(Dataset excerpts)
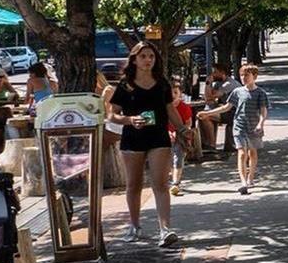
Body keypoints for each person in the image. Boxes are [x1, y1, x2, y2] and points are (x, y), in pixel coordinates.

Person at [107, 43, 193, 247]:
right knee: (133, 184)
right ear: (134, 59)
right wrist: (130, 120)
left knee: (161, 184)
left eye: (151, 56)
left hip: (158, 137)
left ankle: (165, 229)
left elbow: (170, 109)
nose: (148, 60)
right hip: (133, 138)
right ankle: (134, 225)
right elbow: (112, 114)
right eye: (143, 56)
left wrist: (182, 129)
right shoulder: (126, 84)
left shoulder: (162, 83)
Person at [202, 63, 268, 194]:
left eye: (247, 75)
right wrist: (208, 113)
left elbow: (263, 111)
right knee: (242, 153)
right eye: (242, 75)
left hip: (254, 127)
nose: (243, 78)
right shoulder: (237, 92)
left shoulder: (260, 93)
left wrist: (260, 123)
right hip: (239, 126)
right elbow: (226, 107)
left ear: (254, 76)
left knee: (252, 153)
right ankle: (243, 182)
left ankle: (251, 177)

Exercise
Output nothing but the lines from the one with "right ear: (134, 59)" through the last line above, each exactly as it stands.

Solution
right ear: (134, 59)
right wrist: (130, 120)
left knee: (161, 184)
left eye: (151, 56)
left hip: (158, 137)
left ankle: (165, 229)
left elbow: (170, 109)
nose: (148, 60)
right hip: (133, 138)
right ankle: (134, 225)
right elbow: (112, 114)
right eye: (143, 56)
left wrist: (182, 129)
right shoulder: (126, 84)
left shoulder: (162, 83)
Person at [202, 63, 268, 194]:
left eye: (247, 75)
right wrist: (208, 113)
left elbow: (263, 111)
right knee: (242, 153)
right eye: (242, 75)
left hip: (254, 127)
nose: (243, 78)
right shoulder: (237, 92)
left shoulder: (260, 93)
left wrist: (260, 123)
right hip: (239, 126)
right elbow: (226, 107)
left ear: (254, 76)
left knee: (252, 153)
right ankle: (243, 182)
left ankle: (251, 177)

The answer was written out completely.